After training in the cruiser Vindictive, he joined the battleship Nelson. On December 4 1940 he was on watch on the bridge when a mine (laid by U31 six weeks earlier) blew a hole in her bottom as she entered Loch Ewe. "There was a hearty bang," he recalled. "The ship shook a little, and that was all; we had no casualties but we were now trapped in the Loch."
In 1945 Marrack attended the first postwar gunnery course, on which his classmates included rising stars such as Tony Synnot (who would become Admiral Sir Anthony Monckton Synnot, KBE, AO, and head of the Royal Australian Navy) and Terry Lewin, the future British First Sea Lord and Chief of Defence Staff.
Lewin and Marrack were selected for the "dagger" gunnery course, then one of the Navy's most intellectually demanding courses. As his biographer has noted, it seemed unlikely that Lewin would pass the final exam, and it was Marrack who suggested that – as there were only two of them on the course and as it was the first postwar course, which was technically very different to prewar courses – an actual exam might be considered unnecessary.
Marrack then served as gunnery officer on various ships. He joined the Directorate of Naval Ordnance in 1955, when the first generation Seacat and Seaslug guided missiles were under development. He commanded the testing area at Cardigan Bay, firing missiles into the Irish Sea, and he realised the dangers of liquid propellants which tended to burn through the propellant tubes and explode the missile prematurely. He also conducted the first shipboard tests of Seaslug in the trials ship Girdleness.
In 1962 he was appointed Captain, Portsmouth Dockyard, and Queen's Harbourmaster; from 1967 to 1969 he was naval attaché in Bonn; and from 1970 to 1972 head of naval manpower future policy division. But although consistently the subject of good reports, Marrack was never selected for command at sea.
He retired in 1972 to become administrative manager for Dawsons, a firm of solicitors in New Square, Lincoln's Inn.

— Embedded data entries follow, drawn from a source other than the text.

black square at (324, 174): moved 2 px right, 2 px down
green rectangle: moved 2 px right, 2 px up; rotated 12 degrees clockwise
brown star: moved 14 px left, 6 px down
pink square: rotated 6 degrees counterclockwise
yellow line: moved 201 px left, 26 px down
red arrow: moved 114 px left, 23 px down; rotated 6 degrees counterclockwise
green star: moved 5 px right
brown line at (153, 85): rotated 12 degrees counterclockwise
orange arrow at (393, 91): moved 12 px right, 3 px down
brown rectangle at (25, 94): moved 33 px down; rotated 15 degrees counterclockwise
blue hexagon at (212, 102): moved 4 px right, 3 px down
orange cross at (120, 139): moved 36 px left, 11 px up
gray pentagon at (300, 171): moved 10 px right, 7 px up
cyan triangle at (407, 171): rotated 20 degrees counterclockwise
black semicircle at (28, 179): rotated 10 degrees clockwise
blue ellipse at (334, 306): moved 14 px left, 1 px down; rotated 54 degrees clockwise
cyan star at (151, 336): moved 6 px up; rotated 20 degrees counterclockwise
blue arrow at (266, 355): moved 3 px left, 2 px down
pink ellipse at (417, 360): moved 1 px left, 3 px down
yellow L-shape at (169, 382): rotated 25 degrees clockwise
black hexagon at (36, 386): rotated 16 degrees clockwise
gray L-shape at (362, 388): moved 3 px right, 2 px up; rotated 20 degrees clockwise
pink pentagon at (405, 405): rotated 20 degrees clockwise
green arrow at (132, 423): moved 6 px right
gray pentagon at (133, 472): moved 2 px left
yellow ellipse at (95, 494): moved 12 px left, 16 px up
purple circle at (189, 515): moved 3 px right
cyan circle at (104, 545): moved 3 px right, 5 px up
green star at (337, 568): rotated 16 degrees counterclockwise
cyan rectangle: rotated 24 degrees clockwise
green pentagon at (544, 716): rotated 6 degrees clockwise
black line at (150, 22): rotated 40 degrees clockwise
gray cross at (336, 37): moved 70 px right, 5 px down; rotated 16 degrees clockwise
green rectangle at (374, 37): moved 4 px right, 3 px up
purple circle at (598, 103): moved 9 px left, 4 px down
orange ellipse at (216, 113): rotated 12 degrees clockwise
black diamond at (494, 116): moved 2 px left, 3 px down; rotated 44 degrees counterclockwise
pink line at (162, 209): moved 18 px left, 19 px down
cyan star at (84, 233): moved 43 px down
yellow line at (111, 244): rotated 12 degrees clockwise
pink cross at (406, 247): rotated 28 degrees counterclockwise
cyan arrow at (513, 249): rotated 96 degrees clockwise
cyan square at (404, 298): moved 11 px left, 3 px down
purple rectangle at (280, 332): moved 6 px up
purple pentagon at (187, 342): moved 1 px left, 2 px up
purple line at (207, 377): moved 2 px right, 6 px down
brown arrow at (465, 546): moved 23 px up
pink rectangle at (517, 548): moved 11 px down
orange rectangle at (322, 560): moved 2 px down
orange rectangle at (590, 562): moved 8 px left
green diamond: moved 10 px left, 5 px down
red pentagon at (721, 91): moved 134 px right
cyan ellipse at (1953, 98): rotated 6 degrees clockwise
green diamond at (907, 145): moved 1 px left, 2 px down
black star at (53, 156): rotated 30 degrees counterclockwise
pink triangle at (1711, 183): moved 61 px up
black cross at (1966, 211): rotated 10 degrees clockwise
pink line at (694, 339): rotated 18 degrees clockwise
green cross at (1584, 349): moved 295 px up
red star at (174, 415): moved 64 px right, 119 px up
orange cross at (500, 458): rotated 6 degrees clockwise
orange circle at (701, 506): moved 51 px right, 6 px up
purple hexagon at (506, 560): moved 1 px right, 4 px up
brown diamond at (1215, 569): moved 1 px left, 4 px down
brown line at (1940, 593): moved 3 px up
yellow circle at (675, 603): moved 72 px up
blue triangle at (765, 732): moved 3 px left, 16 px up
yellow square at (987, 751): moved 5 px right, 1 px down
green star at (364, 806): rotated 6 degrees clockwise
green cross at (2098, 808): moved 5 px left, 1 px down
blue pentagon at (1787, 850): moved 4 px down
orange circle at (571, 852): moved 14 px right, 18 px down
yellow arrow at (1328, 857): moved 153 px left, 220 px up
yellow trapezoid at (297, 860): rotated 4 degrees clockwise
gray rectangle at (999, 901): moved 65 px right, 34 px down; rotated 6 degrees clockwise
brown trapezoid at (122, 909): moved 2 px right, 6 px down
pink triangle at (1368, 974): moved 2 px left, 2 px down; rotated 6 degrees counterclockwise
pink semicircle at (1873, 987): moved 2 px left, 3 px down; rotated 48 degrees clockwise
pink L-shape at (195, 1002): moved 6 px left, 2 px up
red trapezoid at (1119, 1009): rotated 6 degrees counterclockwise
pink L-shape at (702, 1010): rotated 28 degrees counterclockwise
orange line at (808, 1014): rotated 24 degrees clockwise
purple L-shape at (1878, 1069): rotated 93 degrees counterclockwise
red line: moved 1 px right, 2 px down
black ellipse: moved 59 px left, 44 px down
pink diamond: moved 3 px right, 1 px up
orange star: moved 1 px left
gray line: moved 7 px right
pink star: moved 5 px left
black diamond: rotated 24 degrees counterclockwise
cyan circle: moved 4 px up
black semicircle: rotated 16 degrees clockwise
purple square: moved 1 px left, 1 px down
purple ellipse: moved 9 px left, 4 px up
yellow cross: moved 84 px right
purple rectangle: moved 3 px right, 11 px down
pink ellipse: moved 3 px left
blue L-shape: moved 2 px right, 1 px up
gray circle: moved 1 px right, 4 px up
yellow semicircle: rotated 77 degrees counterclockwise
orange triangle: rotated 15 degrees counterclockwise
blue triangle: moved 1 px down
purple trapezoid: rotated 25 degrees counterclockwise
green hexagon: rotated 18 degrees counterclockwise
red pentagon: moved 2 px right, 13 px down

Marrack was a rugby enthusiast, and during the 1950s, while stationed at Aberporth in mid-Wales, he played for Cardiganshire John Marrack died on November 7. He married, in 1943, Betty Potter, with whom he emigrated to the United States in 1978. His wife died in 2003, and he is survived by their two children, one of who is the distinguished immunologist Dr Philippa Marrack FRS.